I agree completely. However, that is a markedly different narrative from "Both KEF and TAD speakers suffer from Intermodulation Distortion since the woofer or mid cones are the waveguides. While it is true that their off-axis radiation it symmetrical, the design also limits dispersion at the highest frequencies, which is heard as a lack of "air.'"
Speculation of a long-standing Harman blind spot about concentric drivers is "idle chatter," I agree. But I heard similarly dismissive comments about concentrics due to IM distortion from ex-JBLer Greg Timbers last decade, so...
To be clear, I am NOT making the argument that concentrics are inherently better than a thoughtfully engineered multiway speaker with a waveguide-loaded tweeter that matches the dispersion of the next-driver-down at the crossover region. I'm merely pushing back on comments that they're inherently worse.
I'm also very skeptical of the IMD argument. Not that it's there. Clearly it is. But is it audible and consequential? Mitchco's earlier post
includes a link to his article
comparing the KEF LS50 and a JBL Pro speaker with a 15" woofer and compression driver tweeter. This review includes binaural recordings of the LS50 full range, LS50+subs, and JBL + subs.
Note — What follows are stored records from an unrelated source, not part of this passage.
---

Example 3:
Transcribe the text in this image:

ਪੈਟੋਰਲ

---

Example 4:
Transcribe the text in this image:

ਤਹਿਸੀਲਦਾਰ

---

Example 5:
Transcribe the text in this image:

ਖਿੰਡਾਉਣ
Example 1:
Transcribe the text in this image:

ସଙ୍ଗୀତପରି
Can someone point out how the inarguably much higher IM distortion in the LS50 manifests itself in these recordings?
Lastly, there is one company selling a speaker line based on a concentric with flat midrange today: Technics. Within the limits of what one can discern from Stereophile's measurements - no sign JA's dumb practice of normalizing his off axis charts to the axial response will end, alas - the bookshelf model seems capably engineered if voiced very bright.
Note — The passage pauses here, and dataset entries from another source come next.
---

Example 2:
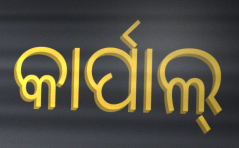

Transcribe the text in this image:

କାର୍ପାଲ୍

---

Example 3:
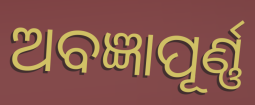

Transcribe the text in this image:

ଅବଜ୍ଞାପୂର୍ଣ୍ଣ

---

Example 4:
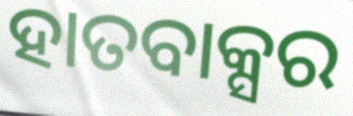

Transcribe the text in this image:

ହାତବାକ୍ସର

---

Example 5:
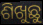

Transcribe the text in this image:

ଶିଖୁଛୁ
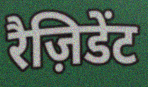
रैज़िडेंट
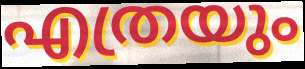
എത്രയും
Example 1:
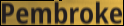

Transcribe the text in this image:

Pembroke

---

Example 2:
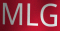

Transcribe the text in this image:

MLG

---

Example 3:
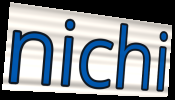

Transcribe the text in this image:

nichi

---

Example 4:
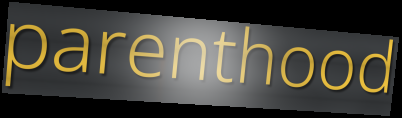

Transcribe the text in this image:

parenthood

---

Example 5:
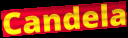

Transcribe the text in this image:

Candela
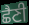
ਛੈਣੀ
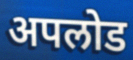
अपलोड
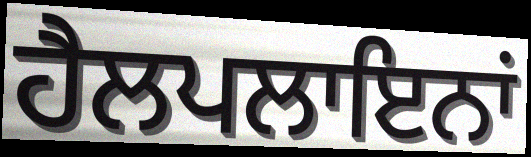
ਹੈਲਪਲਾਇਨਾਂ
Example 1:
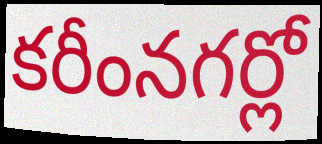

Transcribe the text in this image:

కరీంనగర్లో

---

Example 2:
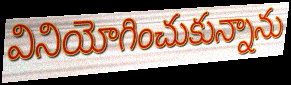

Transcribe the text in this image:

వినియోగించుకున్నాను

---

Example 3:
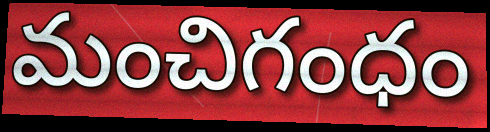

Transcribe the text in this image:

మంచిగంధం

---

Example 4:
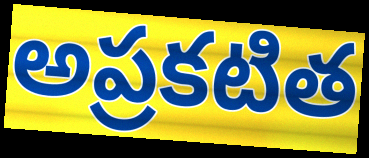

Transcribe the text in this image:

అప్రకటిత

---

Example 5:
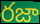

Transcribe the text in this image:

రజా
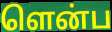
ளென்ப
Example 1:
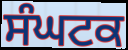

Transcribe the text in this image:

ਸੰਘਟਕ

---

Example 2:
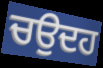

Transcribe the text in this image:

ਚਉਦਹ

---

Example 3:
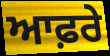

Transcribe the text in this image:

ਆਫ਼ਰੇ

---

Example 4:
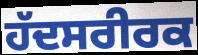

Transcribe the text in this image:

ਹੱਦਸਰੀਰਕ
For those following along at home: Kindle Location 9362 (pg. 448).
And, yuck. The midrange level jump does make me wonder if the Alnico woofer had been partially demagnetized at some point. So glad we've moved beyond Alnico!
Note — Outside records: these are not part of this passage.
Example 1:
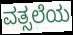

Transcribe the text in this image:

ವತ್ಸಲೆಯ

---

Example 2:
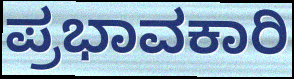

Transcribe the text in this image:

ಪ್ರಭಾವಕಾರಿ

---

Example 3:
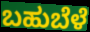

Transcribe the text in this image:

ಬಹುಬೆಳೆ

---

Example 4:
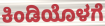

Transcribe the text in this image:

ಕಿಂಡಿಯೊಳಗೆ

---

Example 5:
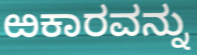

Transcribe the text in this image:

ಱಕಾರವನ್ನು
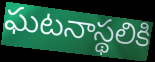
ఘటనాస్థలికి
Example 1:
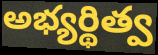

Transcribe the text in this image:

Business realities and IP law do get in the way of that to a large extent, of course.
Other companies and individuals have made a certain drivers a large and perhaps dominant part of their business identity, and as a practical matter following them would imply that they were "right" and the previous products were "wrong." Just look at what happened to Thiel when they abandoned some idiosyncratic design concepts. There were other factors involved there, but undeniably one of them is that "Thiel buyers" hated the upgraded design philosophy.
As for IP, to use a speaker example: if multiple-entry horns are a superior technology - I'm not saying they are, just using them as an example! - then other companies are limited more by their willingness to license technology (and the IP holder's willingness to license) or risk litigation on their patent workarounds.